The screens are the most spectacular of several unique LED effects devised for the latest U2 tour by show director Willie Williams, with whom Kinesys has previously worked on the last U2 tour and the ongoing West End blockbuster, We Will Rock You.Conceived by Williams and designer Mark Fisher, the seven custom engineered trusses each carry 27 strings of 63 Barco MiSphere 'balls', totalling 1,701 balls per truss, weighing approximately 500 Kgs each.

Each truss, specially designed by Brilliant Stages for U2, is one metre square in width/height and five metres long, with an open bottom. Each screen, fully deployed, is approximately 12.19m high by 4m wide, and the screens travel rolled up inside the trusses.

The truss engineering and mechanics were all undertaken by Brilliant Stages, while the video elements were engineered by a combination of Barco, Innovative Designs and production video suppliers, XL Video.

Kinesys' Andy Cave and Dave Weatherhead were asked to join the team and sort out the automation by Brilliant. Here they worked closely with Jeremy Lloyd who project managed the construction, and Kevin Edwards, who undertook the bulk of the mechanical design and drafting.

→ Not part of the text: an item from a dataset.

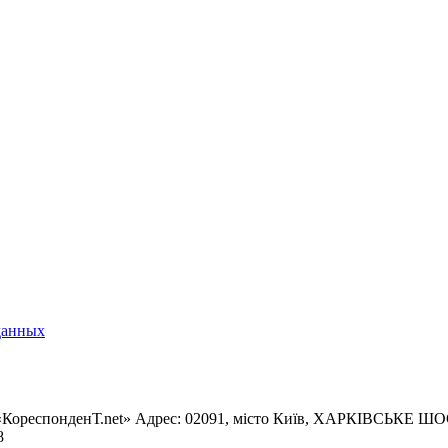
данных
«КореспонденТ.net» Адрес: 02091, місто Київ, ХАРКІВСЬКЕ ШОСЕ
8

Four of the MiSphere screens fly in across the diagonals of the in-the-round show, and the other three form a line across centre-stage. All are strategically positioned to ensure the entire audience receives a reversible image from wherever they are sitting.

The rolling mechanism for each screen is driven by a 4Kw servo motor powered by a Kinesys Velocity variable-speed drive allowing precise movement at between 1 and 1000 millimetres per second. The screens can be run out to their full length in under 15 seconds - although until the show started evolving during the production rehearsal period, no-one was sure exactly how they'd be utilized! This was one of the major challenges says Kinesys' Andy Cave, "We had to give Willie all the flexibility he might need without anyone really knowing what the parameters were."

The Velocity drives are Ethernet linked to Kinesys' proprietary Vector control software, running on dual rack-mounted PCs. Kinesys also supplied power and data distribution and a Category 4 emergency stop system. For compactness, and the practicality of making the automation system simple to run independently, primarily for video maintenance, the Velocity drives are incorporated into the trusses. They can be powered and run from any normal power supply in this context, and manual vari-speed 'pickles' were supplied by Kinesys for ease of remote operation.

Kinesys designed the system in December 2004, ready for prototype testing at Brilliant Stages and in Belgium in early 2005, followed by on-site rehearsals at GM Place in Vancouver from the end of February.